I’ve seen it so many times. That awkward bit of a brand story that feels rough around the edges. The habit a team can’t quite kick. The origin tale that sounds more like a stumble than a grand plan. That quirk everyone wants to sand down or shove in a closet.
I say: stop it.
Seriously. What if that isn’t a flaw? What if that’s the fingerprint that makes your brand unforgettable?
I borrowed this idea – and stretched it a little – from philosopher Slavoj Žižek. He talks about the “symptom.” Not just a problem to be fixed, but a signal. The messy, visible sign of something deeper: your core, your obsessions, your hidden drivers. His advice? Enjoy your symptom. Don’t erase it. Lean into it.
I think about the small-batch ceramics studio that only makes wildly impractical, giant vases. Or the founder who sends painfully earnest, jargon-free emails that somehow charm investors. Or the bakery whose grumpy owner turned their persona into legendary charm (and a merch line that reads: Eat Cake. Grump Happily.).
These aren’t “brand strategies” dreamed up in a boardroom. They’re quirks, contradictions, obsessions – and that’s exactly where a brand stops being a commodity and starts becoming a story people want to join.
Polishing everything into perfection? That’s how brands disappear into the noise. Beige. Forgettable. People smell “manufactured” a mile away. What sticks is honesty, personality, and the sense that real humans – with all their weird edges – are behind the logo.
So maybe you’re overly passionate and it shows. Maybe you take forever because details matter to you. Maybe your product is oddball. Don’t hide it – own it. That’s the stuff people remember. That’s where connection sparks.

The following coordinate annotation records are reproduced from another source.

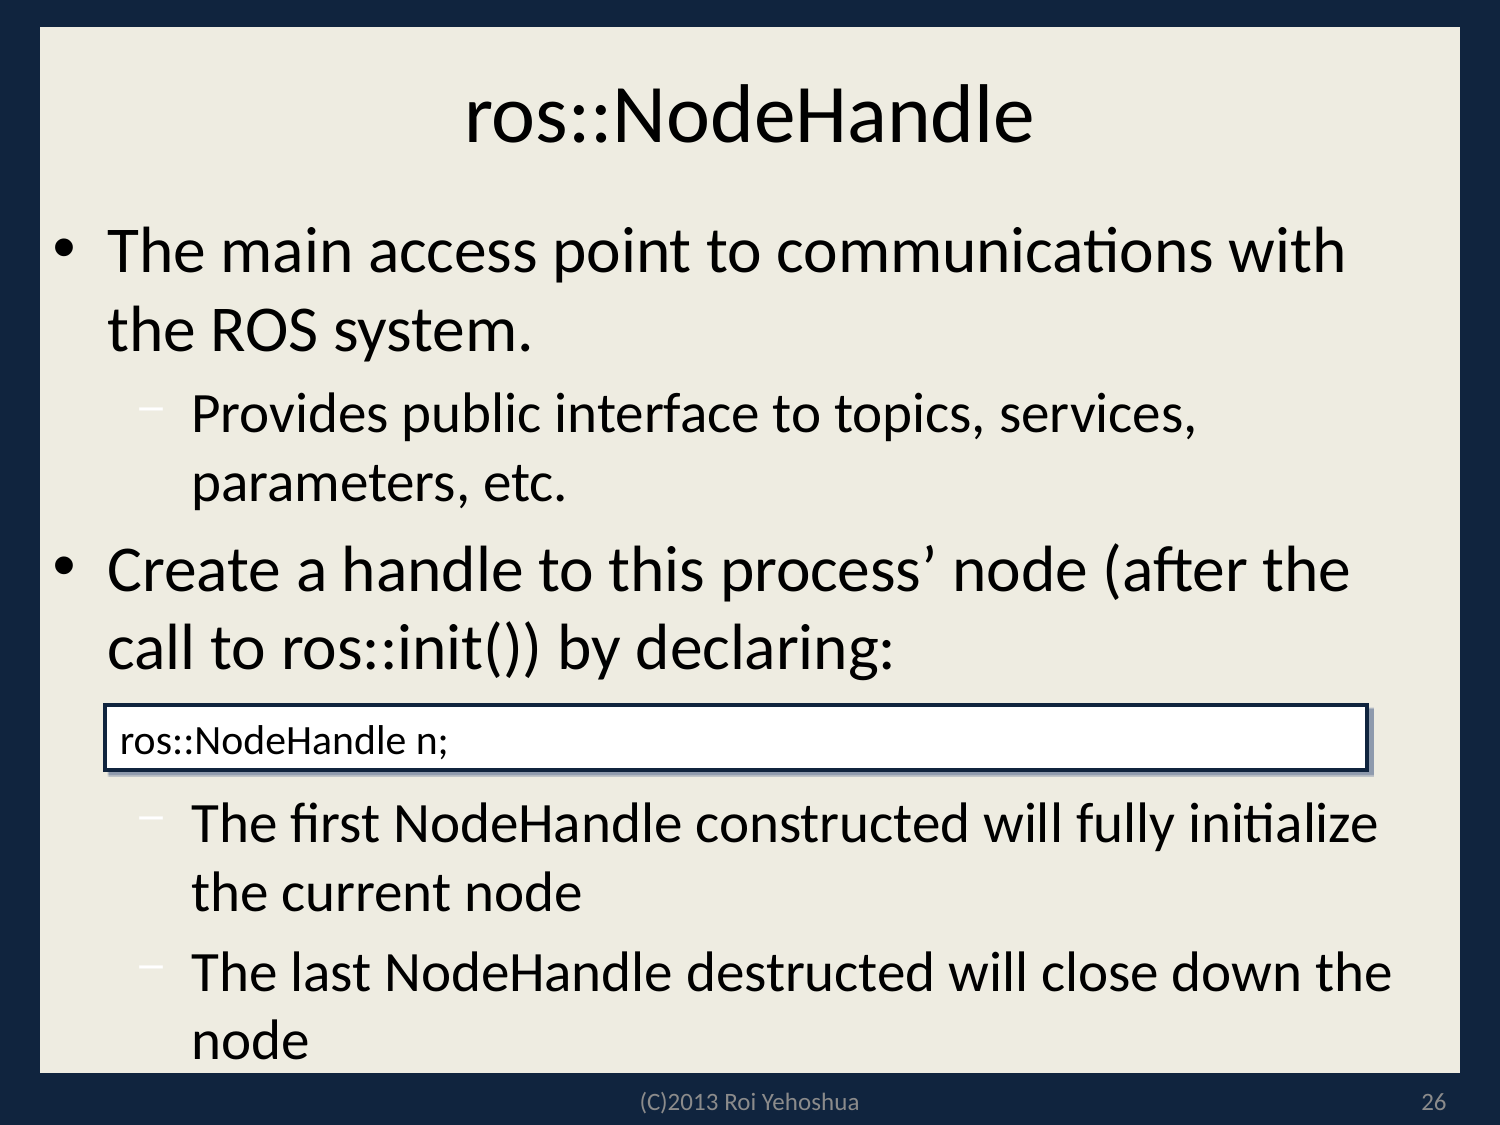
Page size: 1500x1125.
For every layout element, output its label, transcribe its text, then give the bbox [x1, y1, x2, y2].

text_box ros::NodeHandle n; [104, 705, 1368, 770]
list The main access point to communications with the ROS system. Provides public interface to topics, services, parameters, etc. Create a handle to this process’ node (after the call to ros::init()) by declaring: The first NodeHandle constructed will fully initialize the current node The last NodeHandle destructed will close down the node [37, 200, 1463, 1080]
slide_number <number> [1111, 1074, 1462, 1125]
footer (C)2013 Roi Yehoshua [512, 1074, 988, 1125]
title ros::NodeHandle [37, 31, 1463, 188]
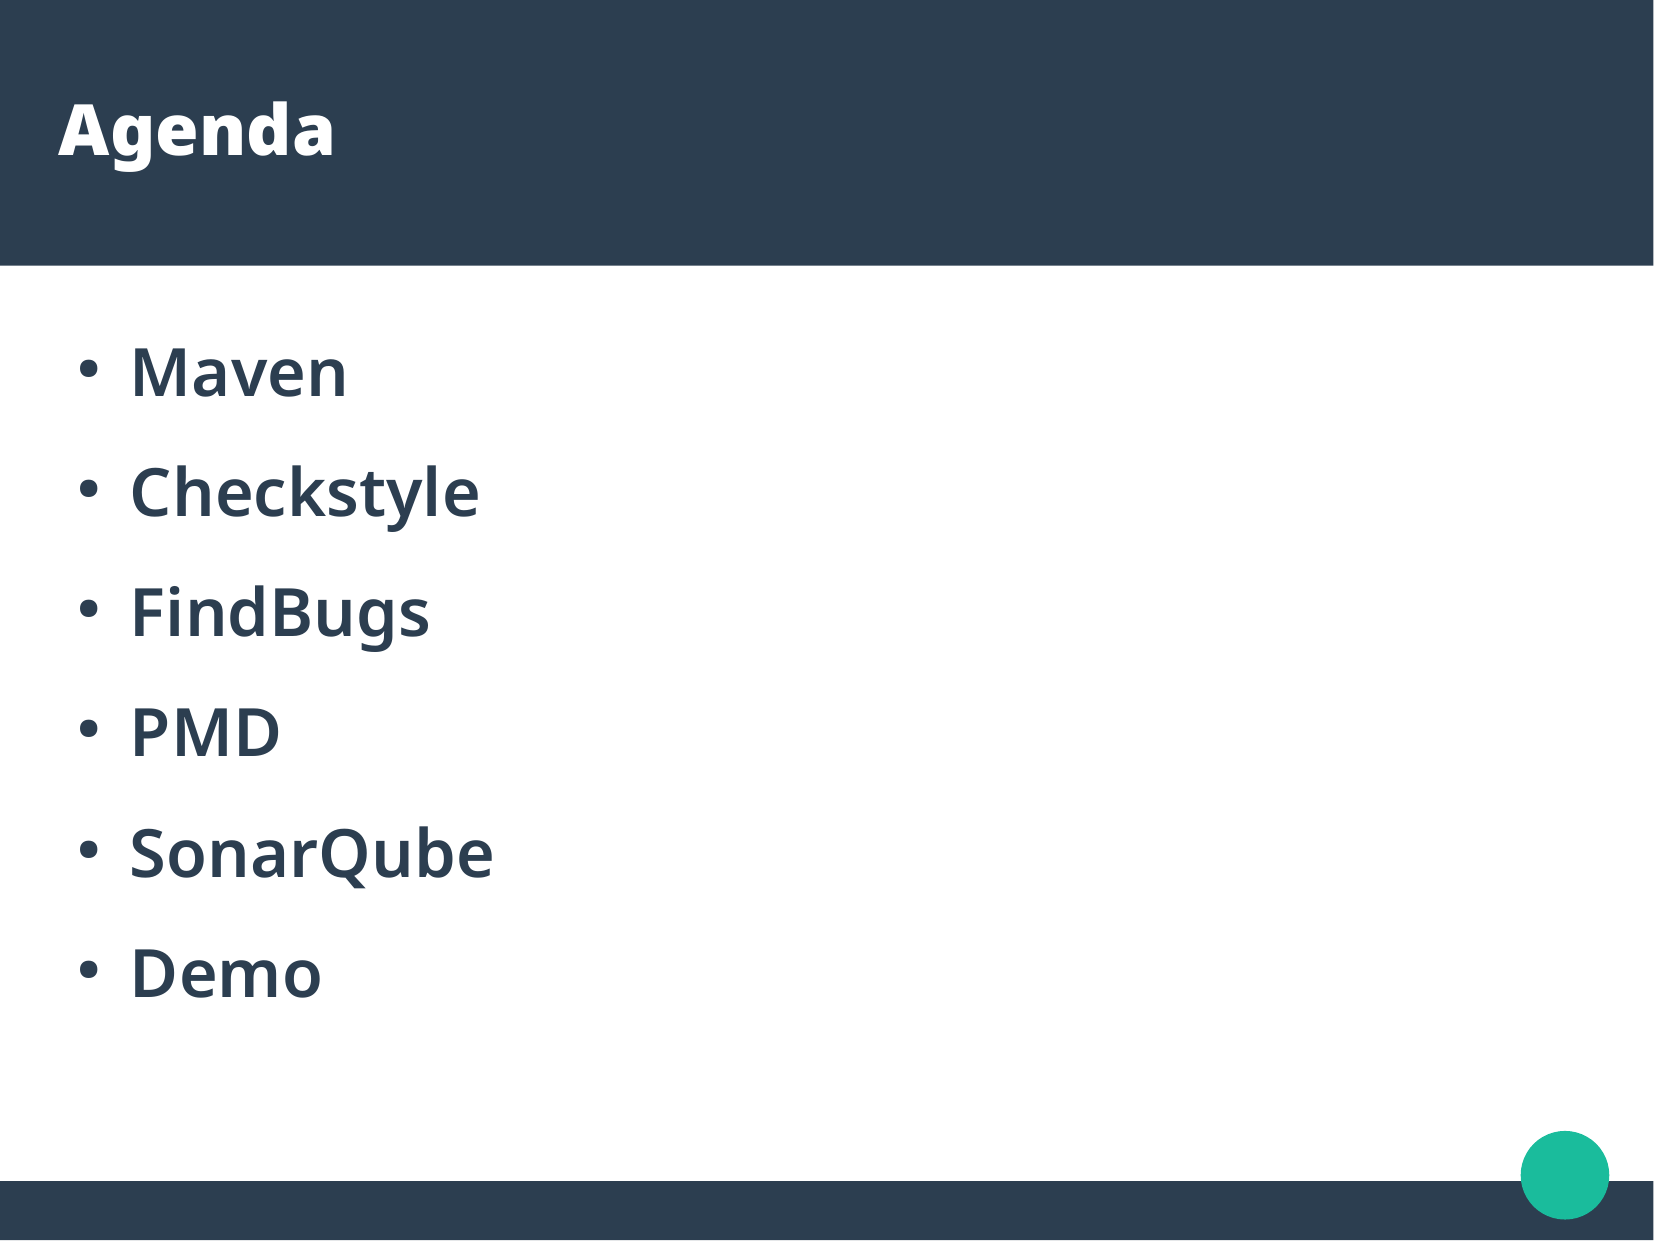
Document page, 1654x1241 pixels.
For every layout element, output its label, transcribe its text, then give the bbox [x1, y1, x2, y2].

title Agenda [59, 49, 1595, 207]
list Maven Checkstyle FindBugs PMD SonarQube Demo [59, 324, 1595, 1152]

Here’s what I do: I help brands grab a coffee with their quirks, look them in the eye, and ask:
- Could this “flaw” actually be a feature?
- How could we express this honestly – even playfully – instead of burying it?
- Is this the exact thing that makes us stand out in a sea of sameness?
Forget perfect. Aim for real. Real is messy, human, and full of character. That’s where your story begins.
And that’s exactly what I love helping brands discover and design.